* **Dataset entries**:
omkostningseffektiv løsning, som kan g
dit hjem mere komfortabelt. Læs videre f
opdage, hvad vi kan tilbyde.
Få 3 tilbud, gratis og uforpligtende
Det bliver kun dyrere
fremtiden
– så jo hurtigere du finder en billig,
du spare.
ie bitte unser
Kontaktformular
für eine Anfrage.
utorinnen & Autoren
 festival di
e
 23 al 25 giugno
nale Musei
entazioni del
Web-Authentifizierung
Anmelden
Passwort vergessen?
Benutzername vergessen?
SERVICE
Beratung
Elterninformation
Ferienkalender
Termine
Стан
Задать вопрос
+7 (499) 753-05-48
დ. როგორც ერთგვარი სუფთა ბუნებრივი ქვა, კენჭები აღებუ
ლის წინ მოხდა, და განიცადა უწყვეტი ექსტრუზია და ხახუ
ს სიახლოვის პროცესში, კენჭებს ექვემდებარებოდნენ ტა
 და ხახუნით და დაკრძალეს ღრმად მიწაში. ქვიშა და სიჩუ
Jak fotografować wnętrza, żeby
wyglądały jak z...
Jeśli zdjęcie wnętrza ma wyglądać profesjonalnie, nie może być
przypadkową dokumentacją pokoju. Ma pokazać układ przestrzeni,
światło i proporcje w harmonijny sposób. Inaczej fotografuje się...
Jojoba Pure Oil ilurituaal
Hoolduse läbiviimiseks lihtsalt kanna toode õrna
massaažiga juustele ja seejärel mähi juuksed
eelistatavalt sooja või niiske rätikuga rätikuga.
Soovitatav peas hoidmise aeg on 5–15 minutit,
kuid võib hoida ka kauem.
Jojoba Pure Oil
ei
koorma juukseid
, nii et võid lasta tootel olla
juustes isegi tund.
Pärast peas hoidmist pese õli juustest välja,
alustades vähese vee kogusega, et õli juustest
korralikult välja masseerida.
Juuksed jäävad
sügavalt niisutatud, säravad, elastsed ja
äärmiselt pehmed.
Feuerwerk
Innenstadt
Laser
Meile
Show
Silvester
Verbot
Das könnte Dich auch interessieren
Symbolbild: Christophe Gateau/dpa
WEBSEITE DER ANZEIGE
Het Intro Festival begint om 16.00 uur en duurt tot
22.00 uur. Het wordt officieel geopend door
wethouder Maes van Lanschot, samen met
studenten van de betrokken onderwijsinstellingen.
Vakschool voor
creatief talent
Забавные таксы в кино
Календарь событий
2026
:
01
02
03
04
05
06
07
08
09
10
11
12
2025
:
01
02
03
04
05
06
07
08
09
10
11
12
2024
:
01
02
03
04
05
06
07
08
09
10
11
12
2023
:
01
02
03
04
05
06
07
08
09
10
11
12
---
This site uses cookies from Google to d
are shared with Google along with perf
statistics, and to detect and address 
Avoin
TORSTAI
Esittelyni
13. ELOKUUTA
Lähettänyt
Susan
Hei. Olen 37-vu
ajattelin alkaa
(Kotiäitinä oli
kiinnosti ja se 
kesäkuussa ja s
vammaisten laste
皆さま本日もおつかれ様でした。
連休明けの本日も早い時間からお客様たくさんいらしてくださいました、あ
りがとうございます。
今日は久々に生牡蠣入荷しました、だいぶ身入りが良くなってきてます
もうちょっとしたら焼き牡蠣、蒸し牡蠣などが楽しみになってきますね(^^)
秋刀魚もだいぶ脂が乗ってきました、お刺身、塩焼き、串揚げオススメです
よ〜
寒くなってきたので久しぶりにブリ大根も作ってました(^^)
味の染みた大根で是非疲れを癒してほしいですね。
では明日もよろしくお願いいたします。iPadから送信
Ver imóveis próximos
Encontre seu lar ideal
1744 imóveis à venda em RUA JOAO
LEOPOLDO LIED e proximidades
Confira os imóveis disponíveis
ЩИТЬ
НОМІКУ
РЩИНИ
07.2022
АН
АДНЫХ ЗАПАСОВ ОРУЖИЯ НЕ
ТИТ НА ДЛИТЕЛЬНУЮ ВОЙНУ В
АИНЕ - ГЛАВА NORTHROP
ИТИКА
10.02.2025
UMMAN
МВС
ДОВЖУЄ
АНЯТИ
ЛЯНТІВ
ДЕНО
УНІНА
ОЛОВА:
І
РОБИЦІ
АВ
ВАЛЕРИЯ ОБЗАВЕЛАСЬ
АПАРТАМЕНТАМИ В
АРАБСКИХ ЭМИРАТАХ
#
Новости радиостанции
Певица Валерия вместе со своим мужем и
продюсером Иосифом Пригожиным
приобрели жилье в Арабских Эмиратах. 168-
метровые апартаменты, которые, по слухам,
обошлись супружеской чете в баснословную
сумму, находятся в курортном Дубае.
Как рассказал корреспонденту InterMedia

* **Work task**:
Filter the records above for the string "juustest" and copy each matching line.

* **Output below**:
Pärast peas hoidmist pese õli juustest välja,
alustades vähese vee kogusega, et õli juustest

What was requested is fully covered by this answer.